■ **ASSIGNMENT**: Within the entries below, find the portion that opens with the line containing "helt nytt PDF-dokument." and closes with the line containing "## Steg 5: Lägg till en rad i tabellen". Retype that portion exactly and only.

■ **THE DATA**:
++++++++
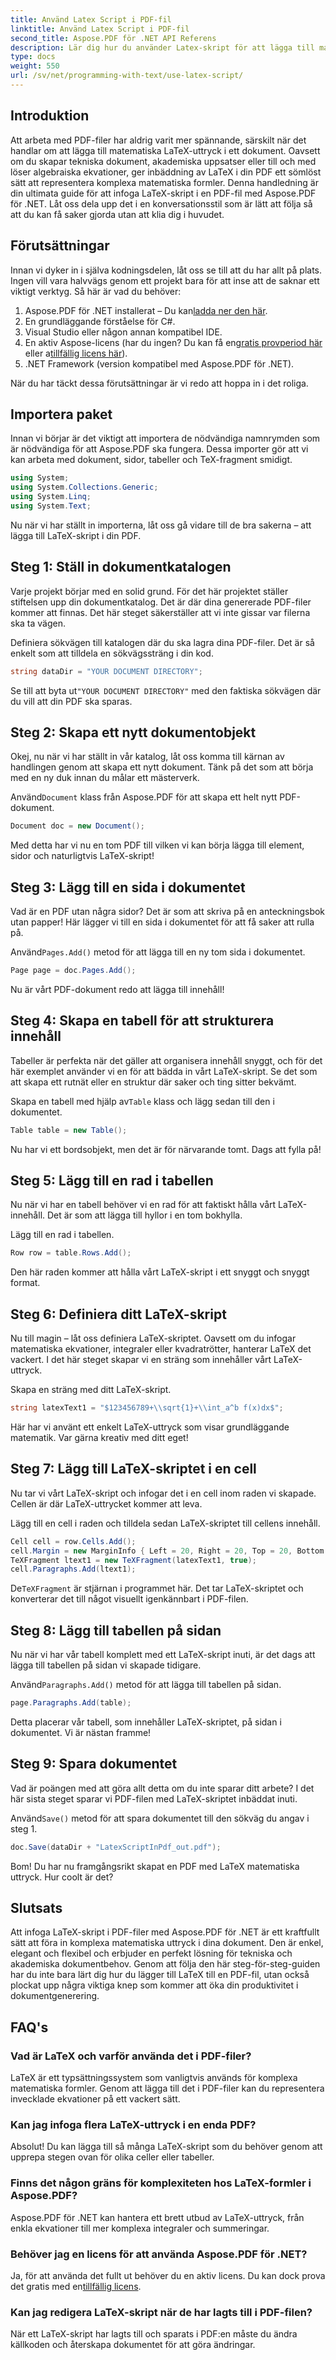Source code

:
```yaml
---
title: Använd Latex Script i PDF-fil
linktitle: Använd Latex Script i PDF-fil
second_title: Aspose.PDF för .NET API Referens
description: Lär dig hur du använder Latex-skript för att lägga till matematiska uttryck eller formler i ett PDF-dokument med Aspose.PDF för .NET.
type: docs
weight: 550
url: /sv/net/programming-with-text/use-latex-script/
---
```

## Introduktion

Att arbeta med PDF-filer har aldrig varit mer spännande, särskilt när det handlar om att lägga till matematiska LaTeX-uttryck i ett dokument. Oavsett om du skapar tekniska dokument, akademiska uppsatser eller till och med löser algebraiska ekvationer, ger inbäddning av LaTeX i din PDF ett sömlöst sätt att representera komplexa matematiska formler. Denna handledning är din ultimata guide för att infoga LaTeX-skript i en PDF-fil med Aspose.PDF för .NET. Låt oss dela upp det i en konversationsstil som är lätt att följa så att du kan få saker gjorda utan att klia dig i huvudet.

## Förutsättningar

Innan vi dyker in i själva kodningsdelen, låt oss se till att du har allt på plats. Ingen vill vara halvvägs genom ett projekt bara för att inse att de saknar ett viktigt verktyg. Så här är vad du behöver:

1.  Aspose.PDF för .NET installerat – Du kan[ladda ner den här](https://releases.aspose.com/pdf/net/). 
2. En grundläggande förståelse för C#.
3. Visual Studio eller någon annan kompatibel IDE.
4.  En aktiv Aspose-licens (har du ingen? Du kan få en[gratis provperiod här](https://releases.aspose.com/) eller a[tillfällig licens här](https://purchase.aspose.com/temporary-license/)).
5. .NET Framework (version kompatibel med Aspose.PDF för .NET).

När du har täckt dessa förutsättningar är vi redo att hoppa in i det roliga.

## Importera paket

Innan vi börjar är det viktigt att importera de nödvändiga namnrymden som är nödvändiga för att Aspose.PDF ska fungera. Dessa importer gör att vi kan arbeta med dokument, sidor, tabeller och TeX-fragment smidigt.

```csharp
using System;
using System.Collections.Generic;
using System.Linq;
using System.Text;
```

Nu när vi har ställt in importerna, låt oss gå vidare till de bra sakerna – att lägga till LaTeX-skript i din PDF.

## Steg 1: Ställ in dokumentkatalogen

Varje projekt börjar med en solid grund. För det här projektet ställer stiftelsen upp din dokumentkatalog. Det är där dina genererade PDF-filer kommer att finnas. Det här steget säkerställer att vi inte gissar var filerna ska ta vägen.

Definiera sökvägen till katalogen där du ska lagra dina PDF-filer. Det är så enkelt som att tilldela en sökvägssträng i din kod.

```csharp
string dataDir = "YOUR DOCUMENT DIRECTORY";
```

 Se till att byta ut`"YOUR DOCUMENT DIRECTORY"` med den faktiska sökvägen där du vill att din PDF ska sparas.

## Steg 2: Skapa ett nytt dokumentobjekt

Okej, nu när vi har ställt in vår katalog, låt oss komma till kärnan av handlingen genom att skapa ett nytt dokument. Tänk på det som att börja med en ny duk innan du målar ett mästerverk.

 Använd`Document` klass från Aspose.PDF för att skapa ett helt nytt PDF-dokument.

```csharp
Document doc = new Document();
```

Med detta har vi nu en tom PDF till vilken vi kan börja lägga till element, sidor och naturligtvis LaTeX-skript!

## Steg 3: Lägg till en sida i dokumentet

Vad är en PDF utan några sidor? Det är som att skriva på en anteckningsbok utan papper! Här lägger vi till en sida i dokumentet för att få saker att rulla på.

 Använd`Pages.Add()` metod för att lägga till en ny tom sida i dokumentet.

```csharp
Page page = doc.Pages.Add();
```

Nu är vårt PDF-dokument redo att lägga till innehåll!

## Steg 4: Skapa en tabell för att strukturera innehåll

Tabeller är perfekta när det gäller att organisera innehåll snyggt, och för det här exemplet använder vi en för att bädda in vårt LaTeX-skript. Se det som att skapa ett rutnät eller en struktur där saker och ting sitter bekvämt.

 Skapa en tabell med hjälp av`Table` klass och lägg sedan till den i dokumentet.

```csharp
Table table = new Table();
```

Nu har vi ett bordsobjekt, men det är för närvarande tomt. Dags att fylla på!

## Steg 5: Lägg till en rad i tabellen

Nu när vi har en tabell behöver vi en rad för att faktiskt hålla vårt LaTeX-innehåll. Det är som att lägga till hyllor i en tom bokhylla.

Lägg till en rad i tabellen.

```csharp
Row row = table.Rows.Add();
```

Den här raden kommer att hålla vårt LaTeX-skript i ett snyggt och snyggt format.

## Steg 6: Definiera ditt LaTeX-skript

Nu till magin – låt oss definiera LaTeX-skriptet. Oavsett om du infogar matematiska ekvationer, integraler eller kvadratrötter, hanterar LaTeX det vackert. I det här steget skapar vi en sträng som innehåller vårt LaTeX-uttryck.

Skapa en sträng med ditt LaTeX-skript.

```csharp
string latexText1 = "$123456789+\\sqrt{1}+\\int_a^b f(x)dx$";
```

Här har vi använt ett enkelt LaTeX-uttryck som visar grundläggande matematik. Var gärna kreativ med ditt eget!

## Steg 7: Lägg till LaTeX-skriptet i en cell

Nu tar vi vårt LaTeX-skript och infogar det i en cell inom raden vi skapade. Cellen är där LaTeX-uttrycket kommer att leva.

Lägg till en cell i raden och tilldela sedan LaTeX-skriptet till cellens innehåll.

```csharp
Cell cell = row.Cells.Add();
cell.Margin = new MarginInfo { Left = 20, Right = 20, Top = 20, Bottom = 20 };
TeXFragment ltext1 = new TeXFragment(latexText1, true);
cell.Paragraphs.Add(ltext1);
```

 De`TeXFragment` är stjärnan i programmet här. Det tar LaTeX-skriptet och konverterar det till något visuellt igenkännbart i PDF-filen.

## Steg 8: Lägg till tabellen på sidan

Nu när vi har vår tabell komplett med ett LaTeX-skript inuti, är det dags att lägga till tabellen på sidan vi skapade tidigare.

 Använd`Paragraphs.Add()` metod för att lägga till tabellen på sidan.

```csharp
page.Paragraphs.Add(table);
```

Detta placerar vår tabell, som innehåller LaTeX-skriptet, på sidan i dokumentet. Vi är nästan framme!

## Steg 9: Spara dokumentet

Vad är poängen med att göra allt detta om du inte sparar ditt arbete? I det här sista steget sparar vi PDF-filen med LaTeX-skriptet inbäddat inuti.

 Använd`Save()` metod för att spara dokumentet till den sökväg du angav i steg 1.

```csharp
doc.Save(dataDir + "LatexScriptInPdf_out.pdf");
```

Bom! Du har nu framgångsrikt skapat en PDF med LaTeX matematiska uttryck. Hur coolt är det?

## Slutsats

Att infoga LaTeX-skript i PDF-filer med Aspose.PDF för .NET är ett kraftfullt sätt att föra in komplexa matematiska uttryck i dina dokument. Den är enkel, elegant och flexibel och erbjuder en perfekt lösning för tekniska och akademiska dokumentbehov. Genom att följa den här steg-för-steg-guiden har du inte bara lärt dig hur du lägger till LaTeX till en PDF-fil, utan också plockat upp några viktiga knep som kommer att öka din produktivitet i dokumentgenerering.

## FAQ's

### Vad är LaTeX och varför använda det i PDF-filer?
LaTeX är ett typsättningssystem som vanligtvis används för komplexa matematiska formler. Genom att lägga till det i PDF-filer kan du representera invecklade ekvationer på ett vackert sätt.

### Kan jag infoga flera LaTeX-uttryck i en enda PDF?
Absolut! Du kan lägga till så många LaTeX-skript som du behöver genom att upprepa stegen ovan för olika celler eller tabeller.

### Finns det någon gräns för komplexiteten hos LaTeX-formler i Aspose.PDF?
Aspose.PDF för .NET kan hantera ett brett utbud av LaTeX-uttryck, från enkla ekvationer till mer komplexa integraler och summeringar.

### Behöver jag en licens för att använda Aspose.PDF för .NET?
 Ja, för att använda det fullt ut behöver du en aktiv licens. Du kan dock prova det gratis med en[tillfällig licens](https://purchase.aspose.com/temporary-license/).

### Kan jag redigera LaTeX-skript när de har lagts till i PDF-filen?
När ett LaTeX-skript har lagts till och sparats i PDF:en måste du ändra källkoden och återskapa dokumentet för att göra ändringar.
++++++++
■ **EXERCISE RESPONSE**:
 Använd`Document` klass från Aspose.PDF för att skapa ett helt nytt PDF-dokument.

```csharp
Document doc = new Document();
```

Med detta har vi nu en tom PDF till vilken vi kan börja lägga till element, sidor och naturligtvis LaTeX-skript!

## Steg 3: Lägg till en sida i dokumentet

Vad är en PDF utan några sidor? Det är som att skriva på en anteckningsbok utan papper! Här lägger vi till en sida i dokumentet för att få saker att rulla på.

 Använd`Pages.Add()` metod för att lägga till en ny tom sida i dokumentet.

```csharp
Page page = doc.Pages.Add();
```

Nu är vårt PDF-dokument redo att lägga till innehåll!

## Steg 4: Skapa en tabell för att strukturera innehåll

Tabeller är perfekta när det gäller att organisera innehåll snyggt, och för det här exemplet använder vi en för att bädda in vårt LaTeX-skript. Se det som att skapa ett rutnät eller en struktur där saker och ting sitter bekvämt.

 Skapa en tabell med hjälp av`Table` klass och lägg sedan till den i dokumentet.

```csharp
Table table = new Table();
```

Nu har vi ett bordsobjekt, men det är för närvarande tomt. Dags att fylla på!

## Steg 5: Lägg till en rad i tabellen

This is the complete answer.